The Fate of the Furious * * *

"Ya sure you don't wanna reconsider that score Flip?"
     Apparently this film has taken more money in it’s opening weeks than any film in history. That doesn’t mean it’s grossed more than any other film - not by a long shot - it’s just had the most successful opening.  So I thought I’d go and find out why.
       It’s the eighth film in a franchise, so you should know what you’re in for long before you buy your ticket.  
      Basically they’re a bunch of car obsessed guys and girls who the law has to keep turning to for help, because they can get the job done so much better than the army or the police could.  Especially when it comes to dealing with a crazy Russian terrorist who looks like a supermodel and has unlimited arsenal and wants to take over the world.
       It's all about very fast cars, very hard punches, impossible stunts, very pretty girls, and very bad people who need to be taught a lesson.  It has dialogue that isn’t so much bad as dumbed down.  The way they act and  talk is like the dialogue that ten year old boys would use when they excitedly re-enact the scenes to each other later.

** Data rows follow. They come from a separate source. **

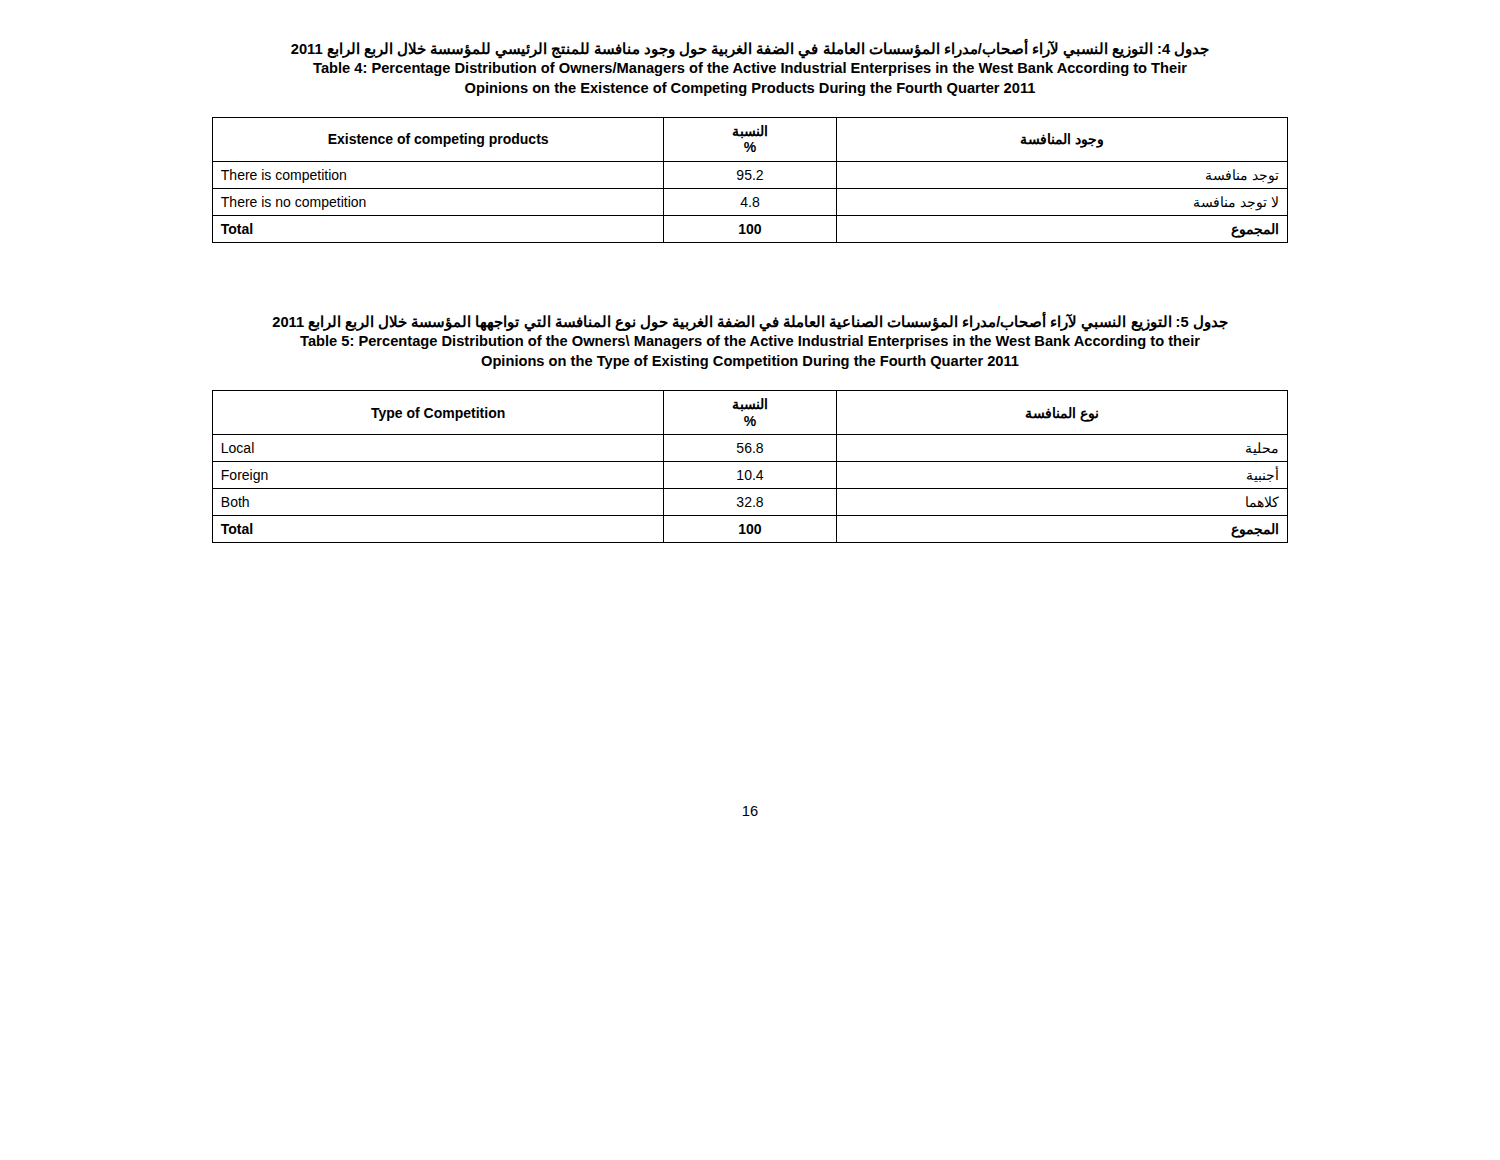جدول 4: التوزيع النسبي لآراء أصحاب/مدراء المؤسسات العاملة في الضفة الغربية حول وجود منافسة للمنتج الرئيسي للمؤسسة خلال الربع الرابع 2011
Table 4: Percentage Distribution of Owners/Managers of the Active Industrial Enterprises in the West Bank According to Their
Opinions on the Existence of Competing Products During the Fourth Quarter 2011
| Existence of competing products | النسبة % | وجود المنافسة |
| --- | --- | --- |
| There is competition | 95.2 | توجد منافسة |
| There is no competition | 4.8 | لا توجد منافسة |
| Total | 100 | المجموع |
جدول 5: التوزيع النسبي لآراء أصحاب/مدراء المؤسسات الصناعية العاملة في الضفة الغربية حول نوع المنافسة التي تواجهها المؤسسة خلال الربع الرابع 2011
Table 5: Percentage Distribution of the Owners\ Managers of the Active Industrial Enterprises in the West Bank According to their
Opinions on the Type of Existing Competition During the Fourth Quarter 2011
| Type of Competition | النسبة % | نوع المنافسة |
| --- | --- | --- |
| Local | 56.8 | محلية |
| Foreign | 10.4 | أجنبية |
| Both | 32.8 | كلاهما |
| Total | 100 | المجموع |
16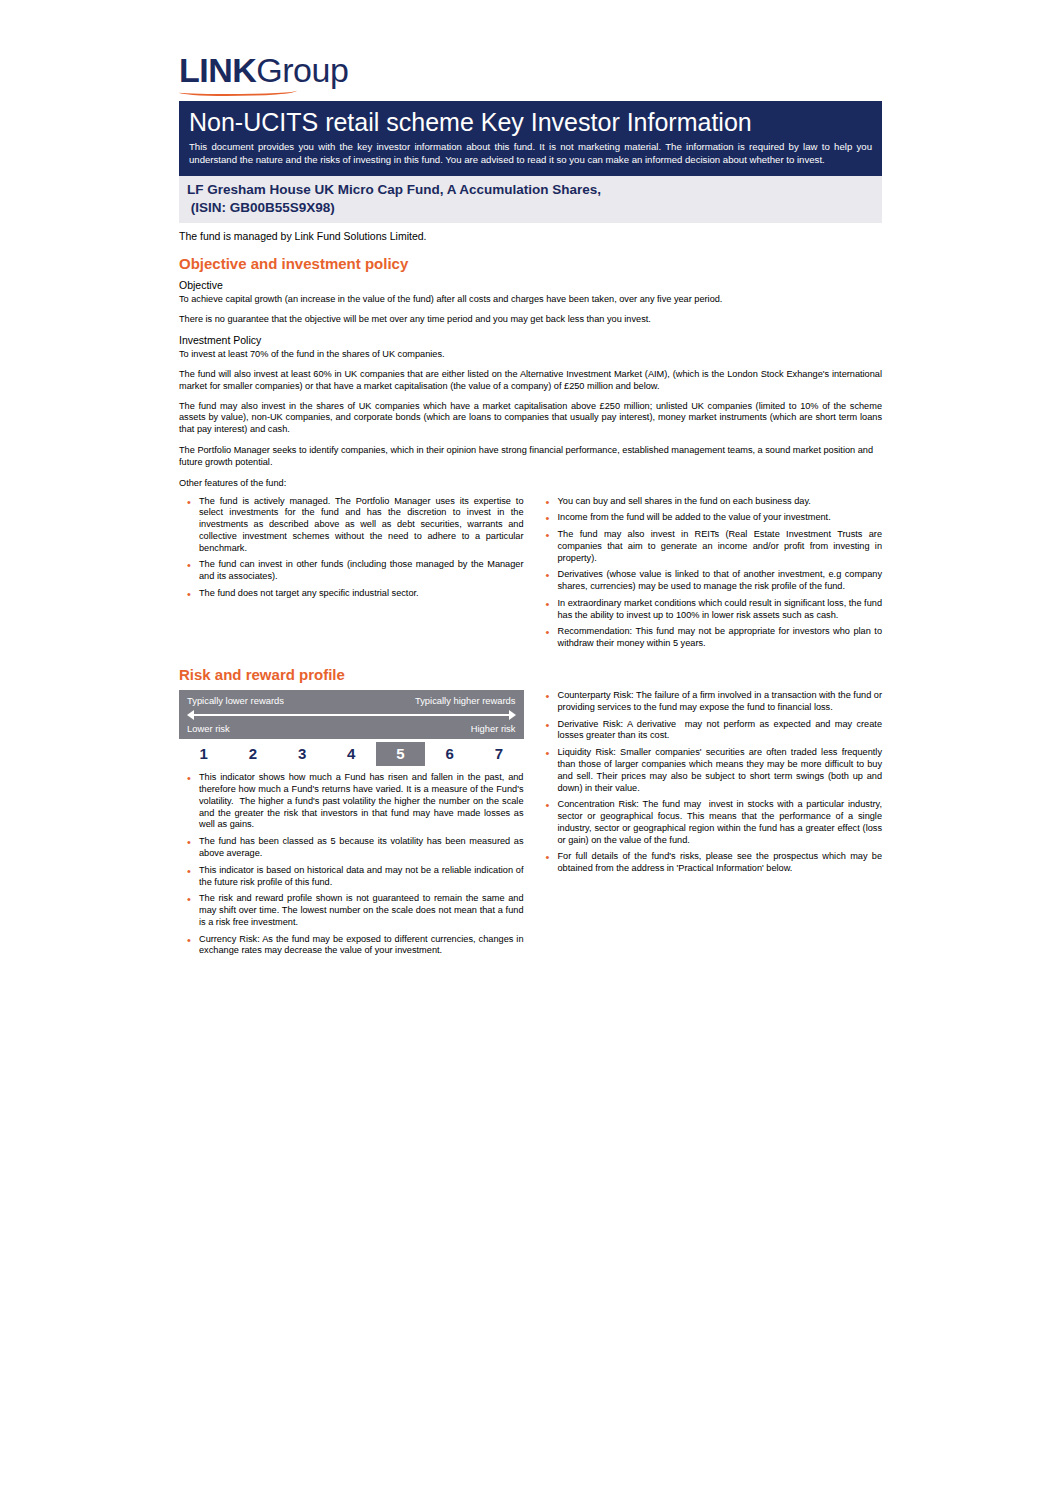LINK Group
Non-UCITS retail scheme Key Investor Information
This document provides you with the key investor information about this fund. It is not marketing material. The information is required by law to help you understand the nature and the risks of investing in this fund. You are advised to read it so you can make an informed decision about whether to invest.
LF Gresham House UK Micro Cap Fund, A Accumulation Shares,
(ISIN: GB00B55S9X98)
The fund is managed by Link Fund Solutions Limited.
Objective and investment policy
Objective
To achieve capital growth (an increase in the value of the fund) after all costs and charges have been taken, over any five year period.
There is no guarantee that the objective will be met over any time period and you may get back less than you invest.
Investment Policy
To invest at least 70% of the fund in the shares of UK companies.
The fund will also invest at least 60% in UK companies that are either listed on the Alternative Investment Market (AIM), (which is the London Stock Exhange's international market for smaller companies) or that have a market capitalisation (the value of a company) of £250 million and below.
The fund may also invest in the shares of UK companies which have a market capitalisation above £250 million; unlisted UK companies (limited to 10% of the scheme assets by value), non-UK companies, and corporate bonds (which are loans to companies that usually pay interest), money market instruments (which are short term loans that pay interest) and cash.
The Portfolio Manager seeks to identify companies, which in their opinion have strong financial performance, established management teams, a sound market position and future growth potential.
Other features of the fund:
The fund is actively managed. The Portfolio Manager uses its expertise to select investments for the fund and has the discretion to invest in the investments as described above as well as debt securities, warrants and collective investment schemes without the need to adhere to a particular benchmark.
The fund can invest in other funds (including those managed by the Manager and its associates).
The fund does not target any specific industrial sector.
You can buy and sell shares in the fund on each business day.
Income from the fund will be added to the value of your investment.
The fund may also invest in REITs (Real Estate Investment Trusts are companies that aim to generate an income and/or profit from investing in property).
Derivatives (whose value is linked to that of another investment, e.g company shares, currencies) may be used to manage the risk profile of the fund.
In extraordinary market conditions which could result in significant loss, the fund has the ability to invest up to 100% in lower risk assets such as cash.
Recommendation: This fund may not be appropriate for investors who plan to withdraw their money within 5 years.
Risk and reward profile
Typically lower rewards Typically higher rewards
Lower risk Higher risk
1
2
3
4
5
6
7
This indicator shows how much a Fund has risen and fallen in the past, and therefore how much a Fund's returns have varied. It is a measure of the Fund's volatility. The higher a fund's past volatility the higher the number on the scale and the greater the risk that investors in that fund may have made losses as well as gains.
The fund has been classed as 5 because its volatility has been measured as above average.
This indicator is based on historical data and may not be a reliable indication of the future risk profile of this fund.
The risk and reward profile shown is not guaranteed to remain the same and may shift over time. The lowest number on the scale does not mean that a fund is a risk free investment.
Currency Risk: As the fund may be exposed to different currencies, changes in exchange rates may decrease the value of your investment.
Counterparty Risk: The failure of a firm involved in a transaction with the fund or providing services to the fund may expose the fund to financial loss.
Derivative Risk: A derivative may not perform as expected and may create losses greater than its cost.
Liquidity Risk: Smaller companies' securities are often traded less frequently than those of larger companies which means they may be more difficult to buy and sell. Their prices may also be subject to short term swings (both up and down) in their value.
Concentration Risk: The fund may invest in stocks with a particular industry, sector or geographical focus. This means that the performance of a single industry, sector or geographical region within the fund has a greater effect (loss or gain) on the value of the fund.
For full details of the fund's risks, please see the prospectus which may be obtained from the address in 'Practical Information' below.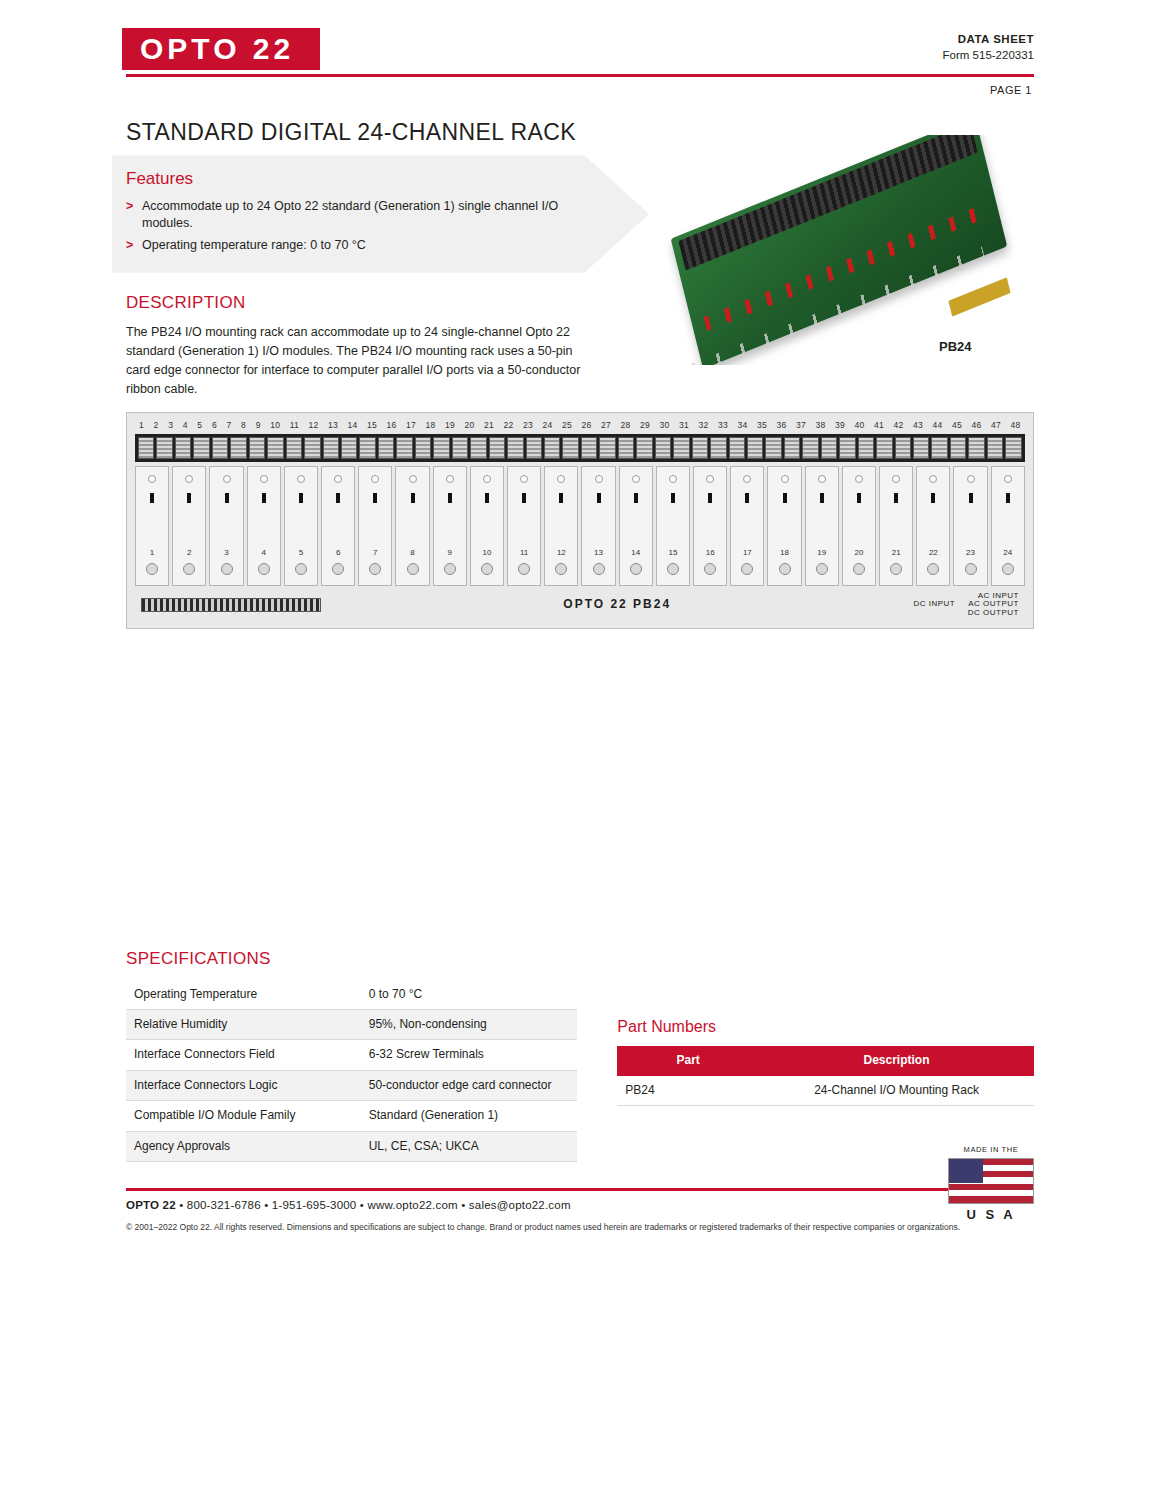OPTO 22
DATA SHEET
Form 515-220331
PAGE 1
STANDARD DIGITAL 24-CHANNEL RACK
Features
Accommodate up to 24 Opto 22 standard (Generation 1) single channel I/O modules.
Operating temperature range: 0 to 70 °C
DESCRIPTION
The PB24 I/O mounting rack can accommodate up to 24 single-channel Opto 22 standard (Generation 1) I/O modules. The PB24 I/O mounting rack uses a 50-pin card edge connector for interface to computer parallel I/O ports via a 50-conductor ribbon cable.
PB24
12345678 910111213141516 1718192021222324 2526272829303132 3334353637383940 4142434445464748
1
2
3
4
5
6
7
8
9
10
11
12
13
14
15
16
17
18
19
20
21
22
23
24
OPTO 22 PB24
AC INPUT
DC INPUT AC OUTPUT
DC OUTPUT
SPECIFICATIONS
| Operating Temperature | 0 to 70 °C |
| Relative Humidity | 95%, Non-condensing |
| Interface Connectors Field | 6-32 Screw Terminals |
| Interface Connectors Logic | 50-conductor edge card connector |
| Compatible I/O Module Family | Standard (Generation 1) |
| Agency Approvals | UL, CE, CSA; UKCA |
Part Numbers
| Part | Description |
| --- | --- |
| PB24 | 24-Channel I/O Mounting Rack |
MADE IN THE
U S A
OPTO 22 • 800-321-6786 • 1-951-695-3000 • www.opto22.com • sales@opto22.com
© 2001–2022 Opto 22. All rights reserved. Dimensions and specifications are subject to change. Brand or product names used herein are trademarks or registered trademarks of their respective companies or organizations.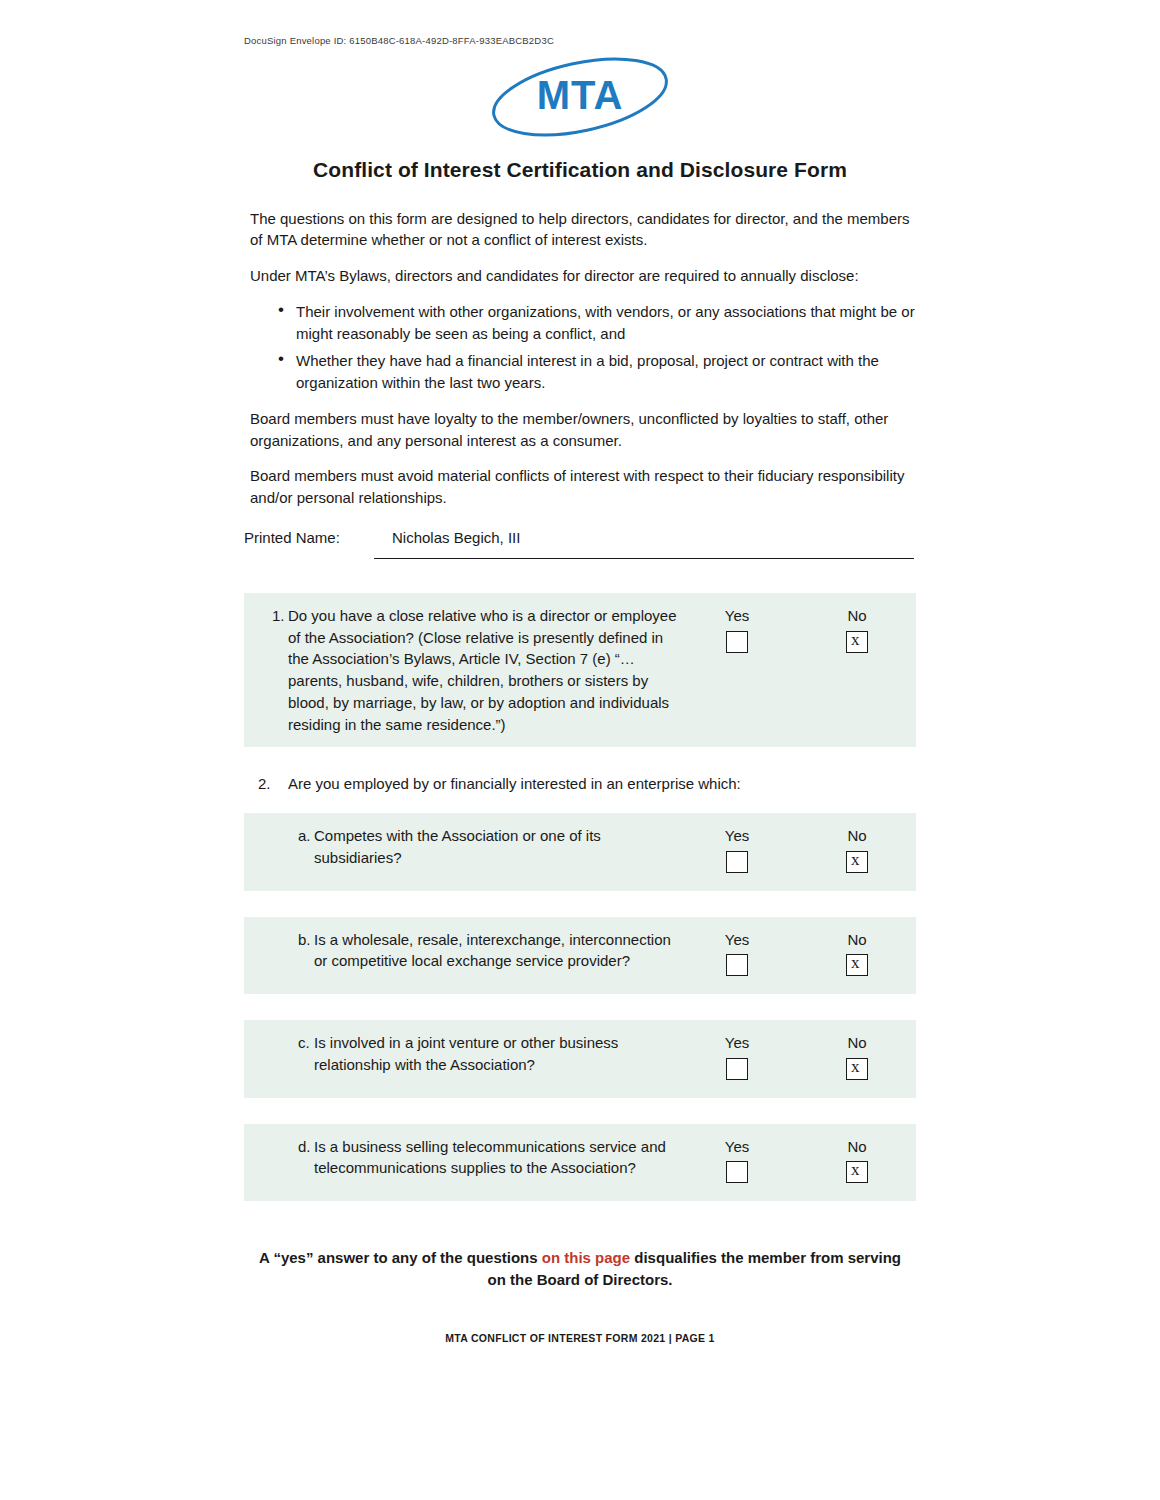DocuSign Envelope ID: 6150B48C-618A-492D-8FFA-933EABCB2D3C
MTA
Conflict of Interest Certification and Disclosure Form
The questions on this form are designed to help directors, candidates for director, and the members of MTA determine whether or not a conflict of interest exists.
Under MTA’s Bylaws, directors and candidates for director are required to annually disclose:
Their involvement with other organizations, with vendors, or any associations that might be or might reasonably be seen as being a conflict, and
Whether they have had a financial interest in a bid, proposal, project or contract with the organization within the last two years.
Board members must have loyalty to the member/owners, unconflicted by loyalties to staff, other organizations, and any personal interest as a consumer.
Board members must avoid material conflicts of interest with respect to their fiduciary responsibility and/or personal relationships.
Printed Name: Nicholas Begich, III
1.
Do you have a close relative who is a director or employee of the Association? (Close relative is presently defined in the Association’s Bylaws, Article IV, Section 7 (e) “… parents, husband, wife, children, brothers or sisters by blood, by marriage, by law, or by adoption and individuals residing in the same residence.”)
Yes
No
2. Are you employed by or financially interested in an enterprise which:
a.
Competes with the Association or one of its subsidiaries?
Yes
No
b.
Is a wholesale, resale, interexchange, interconnection or competitive local exchange service provider?
Yes
No
c.
Is involved in a joint venture or other business relationship with the Association?
Yes
No
d.
Is a business selling telecommunications service and telecommunications supplies to the Association?
Yes
No
A “yes” answer to any of the questions on this page disqualifies the member from serving on the Board of Directors.
MTA CONFLICT OF INTEREST FORM 2021 | PAGE 1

       None of this should surprise us and it’s probably not a legitimate reason to criticise it.  That’s what it sets out to do.  It knows it’s audience and it knows how to please them.   What I don’t understand is the mass appeal. It’s hard to imagine anyone past their mid-teens getting much satisfaction from this, unless you’re there just for the special effects and the cars, both of which are truly impressive.  
        Quite a few classic car gets a hammering - and a thousand regular cars are trashed.  They throw them out of buildings, create pile-ups fifty cars high, throw them into the ocean and drive them until they burst into flames.  
        After some impressive locations from Cuba to New York to Siberia, some amazing special effects, including a chase between cars on ice and a nuclear submarine below, the team end up having a nice lunch together, just like a normal gathering of friends and family.
        For a mentally stimulating film you can’t even give it a one star, but as a film that succeeds in doing what it set out to do, you’d have to give it five. So I’ll compromise.   Though I wouldn’t advise you to go see it unless you really want to or have to.